**Exercise aim**
Update the items from the start through the line that contains "0.267752, 0.013093, 0.407619]]" by replacing "camera setup" with "camera calibration". Leave everything else unchanged.

(Dataset entries)

#####

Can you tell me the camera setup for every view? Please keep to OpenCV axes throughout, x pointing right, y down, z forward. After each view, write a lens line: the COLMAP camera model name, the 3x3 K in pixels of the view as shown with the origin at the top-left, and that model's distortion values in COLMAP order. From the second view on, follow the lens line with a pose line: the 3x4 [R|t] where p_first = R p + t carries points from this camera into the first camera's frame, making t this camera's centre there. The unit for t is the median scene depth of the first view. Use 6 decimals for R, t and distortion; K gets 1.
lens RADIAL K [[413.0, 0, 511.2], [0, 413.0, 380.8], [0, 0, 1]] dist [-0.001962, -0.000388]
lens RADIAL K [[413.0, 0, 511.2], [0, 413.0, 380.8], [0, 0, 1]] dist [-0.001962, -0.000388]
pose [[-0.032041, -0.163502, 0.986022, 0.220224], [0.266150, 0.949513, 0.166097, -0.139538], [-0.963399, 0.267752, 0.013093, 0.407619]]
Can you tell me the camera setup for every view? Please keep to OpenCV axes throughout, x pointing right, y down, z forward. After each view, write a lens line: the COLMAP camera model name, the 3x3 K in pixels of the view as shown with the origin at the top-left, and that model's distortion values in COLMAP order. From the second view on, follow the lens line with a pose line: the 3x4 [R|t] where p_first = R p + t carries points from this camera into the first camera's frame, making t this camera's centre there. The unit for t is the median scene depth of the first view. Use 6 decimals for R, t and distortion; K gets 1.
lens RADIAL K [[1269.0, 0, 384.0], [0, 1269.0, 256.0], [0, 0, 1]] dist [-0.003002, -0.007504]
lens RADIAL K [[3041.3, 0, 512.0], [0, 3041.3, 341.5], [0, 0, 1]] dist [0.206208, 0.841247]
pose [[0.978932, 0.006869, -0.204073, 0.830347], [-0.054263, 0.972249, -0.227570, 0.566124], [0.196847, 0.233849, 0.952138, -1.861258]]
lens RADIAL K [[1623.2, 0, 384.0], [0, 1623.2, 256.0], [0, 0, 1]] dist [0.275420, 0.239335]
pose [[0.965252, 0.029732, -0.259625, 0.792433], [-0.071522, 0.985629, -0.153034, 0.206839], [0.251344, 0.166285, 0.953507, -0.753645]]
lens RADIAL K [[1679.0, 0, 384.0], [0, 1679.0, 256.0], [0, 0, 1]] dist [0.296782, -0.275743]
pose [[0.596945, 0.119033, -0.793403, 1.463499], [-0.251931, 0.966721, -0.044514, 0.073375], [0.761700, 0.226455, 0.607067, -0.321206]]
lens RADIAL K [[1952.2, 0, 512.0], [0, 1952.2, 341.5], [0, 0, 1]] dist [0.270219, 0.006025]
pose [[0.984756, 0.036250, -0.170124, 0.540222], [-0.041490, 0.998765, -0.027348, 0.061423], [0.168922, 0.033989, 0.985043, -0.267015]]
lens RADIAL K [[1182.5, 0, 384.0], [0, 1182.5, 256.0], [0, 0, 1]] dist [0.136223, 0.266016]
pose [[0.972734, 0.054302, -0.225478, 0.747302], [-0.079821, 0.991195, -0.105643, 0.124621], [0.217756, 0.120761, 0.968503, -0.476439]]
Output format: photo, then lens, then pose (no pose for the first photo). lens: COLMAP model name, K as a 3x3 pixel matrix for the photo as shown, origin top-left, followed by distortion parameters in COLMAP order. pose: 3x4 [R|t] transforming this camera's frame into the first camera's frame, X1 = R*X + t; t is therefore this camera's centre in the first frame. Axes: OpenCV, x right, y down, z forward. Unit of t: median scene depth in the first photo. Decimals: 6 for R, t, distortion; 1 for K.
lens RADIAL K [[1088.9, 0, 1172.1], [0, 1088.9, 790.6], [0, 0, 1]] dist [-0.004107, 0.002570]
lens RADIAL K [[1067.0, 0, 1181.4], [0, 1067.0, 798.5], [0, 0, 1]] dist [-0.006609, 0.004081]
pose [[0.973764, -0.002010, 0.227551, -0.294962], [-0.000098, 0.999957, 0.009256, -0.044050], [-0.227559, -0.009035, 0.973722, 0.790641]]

#####

**Written reply**
Can you tell me the camera calibration for every view? Please keep to OpenCV axes throughout, x pointing right, y down, z forward. After each view, write a lens line: the COLMAP camera model name, the 3x3 K in pixels of the view as shown with the origin at the top-left, and that model's distortion values in COLMAP order. From the second view on, follow the lens line with a pose line: the 3x4 [R|t] where p_first = R p + t carries points from this camera into the first camera's frame, making t this camera's centre there. The unit for t is the median scene depth of the first view. Use 6 decimals for R, t and distortion; K gets 1.
lens RADIAL K [[413.0, 0, 511.2], [0, 413.0, 380.8], [0, 0, 1]] dist [-0.001962, -0.000388]
lens RADIAL K [[413.0, 0, 511.2], [0, 413.0, 380.8], [0, 0, 1]] dist [-0.001962, -0.000388]
pose [[-0.032041, -0.163502, 0.986022, 0.220224], [0.266150, 0.949513, 0.166097, -0.139538], [-0.963399, 0.267752, 0.013093, 0.407619]]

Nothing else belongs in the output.